Help This BC Hound fine-tune his SF culinary escapade
Okay, I'm a bit sheepish to ask for the locals' advice given how many similar posts I see here. Y'all must get sick of this nonstop tourist traffic on the board (the BC board is very sleepy by comparison, but I'll happily return the favour if anyone here is looking for recommendations for Vancouver and Vancouver Island).
But here I go anyway.
My wife and I are planning a week-long getaway to the Bay Area and Monterey/Big Sur during the first week of April. I have spent weeks prowling the boards here and have come up with some plans (and plenty of reservations). What I am asking is for some "fine tuning" re: best dishes at certain restos and wait times for restos where we don't have reservations.
Night 1: Arrive on Sat Mar 31. Reservations at La Mar. Looks like a fun place but maybe not the best Peruvian in town. What dishes are recommended? The ceviches look really appealing.
Sunday April 1: Get up and hit Blue Bottle (thinking Mint St location near the street car line) early before heading to our obligatory Alcatraz tour at 10 AM.

What this exercise asks -
a - From the trip-planning post, list every place the writer plans to eat at or visit on Night 1 and on Sunday April 1.
b - Pick up the trip-planning post after its last sentence and continue it in the same style.
The lines that come next have nothing to do with this text.

Entries shown -

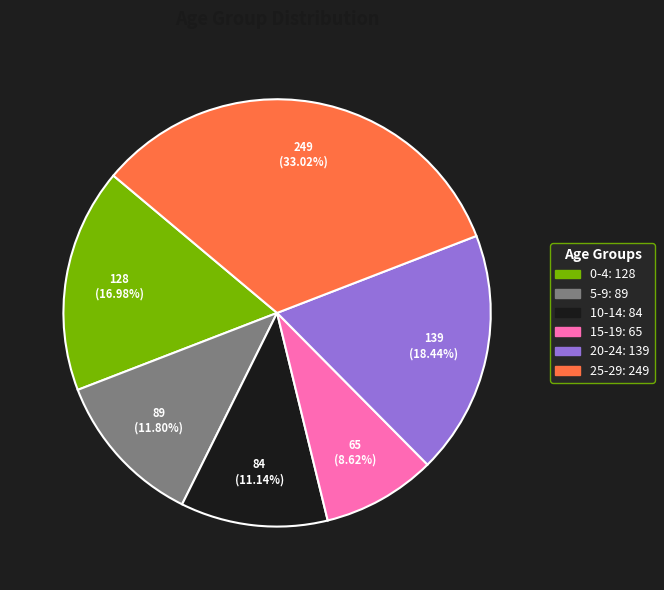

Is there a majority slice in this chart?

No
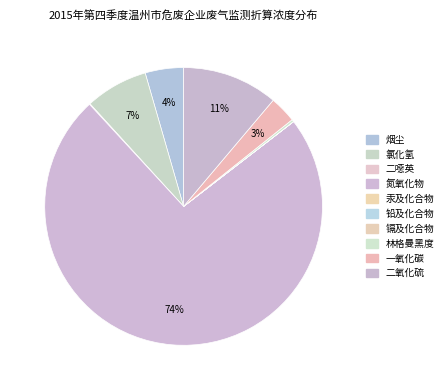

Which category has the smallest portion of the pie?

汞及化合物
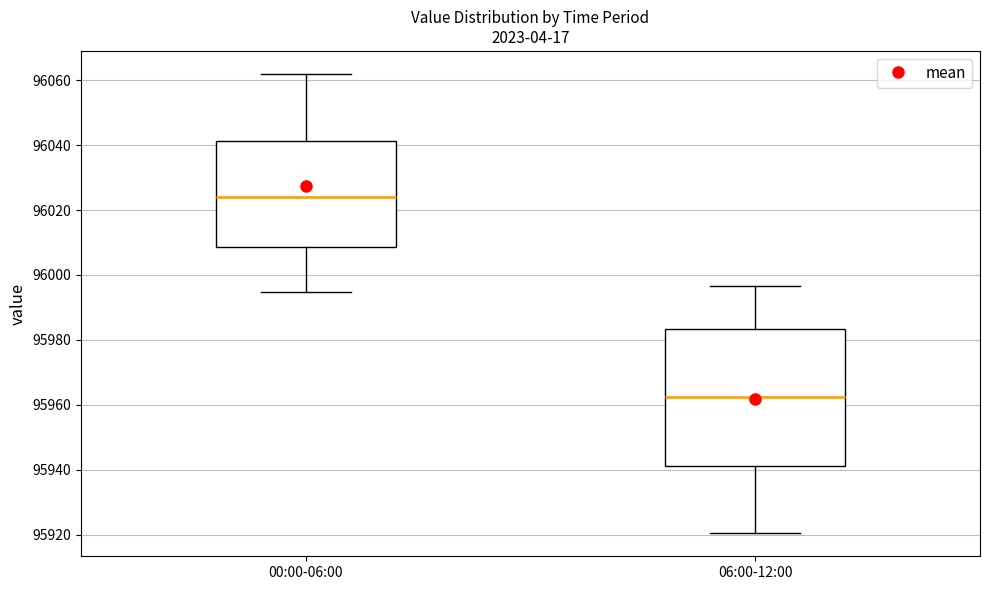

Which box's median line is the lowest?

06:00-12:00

Answers by item number -
a - La Mar, Blue Bottle (the Mint St location), and the Alcatraz tour.

b -
Post-Alcatraz, we are considering walking to North Beach with the following places in mind for lunch (est. arrival time 1 pm): Tony's for pizza; Mama's; or L'Osteria del Forno. Given that we have a 6 pm dinner reso at Slanted Door, we don't really want to wait too long. Which of these places will likely have the shortest wait time on a Sunday around 1 pm? Or are we deluded and will they all have hour long lineups on a Sunday?
Sunday night: Slanted Door (I know, I know, it's not the greatest place, but it's close to our hotel and a friend of ours swears by it).
Monday April 2: Coffee again at Blue Bottle. Then off to Golden Gate Park for a morning at the De Young.
Monday lunch: Yummy Yummy. What are the favourite dishes here? Looks like a nice little spot and walking distance from the park, where we plan to return after lunch.
Monday Dinner: Perbacco. Menu looks great. I see the mixed reviews on the board, but again it is quite close to our hotel so we'll have time to get back and freshen up pre-dinner after a day in the park.
Monday night: Resos at Bourbon and Branch for 9:30 PM (taking cab from Perbacco as I hear the neighbourhood isn't the greatest at night).
Tuesday AM: Thinking of hitting Boulette's Larder right at 8 AM for breakfast. Can we expect a wait?
Tuesday-Thursday--We'll be in Monterey/Big Sur area and have plenty of recommendations. (Easier to make choices here because of the comparatively limited number of good restaurants. Looking forward to Restaurant 1883 and Parker-Lusseau, though)
Friday lunch (arriving back in SF around lunch time): This is our wild card. Our favourite choices thus far are Mandalay or Lers Ros. Will both places have a wait for lunch on a Friday?
Friday night: Dinner resos at Nopa. Thinking of Bi-Rite for dessert afterward.
Saturday--AM flight back home!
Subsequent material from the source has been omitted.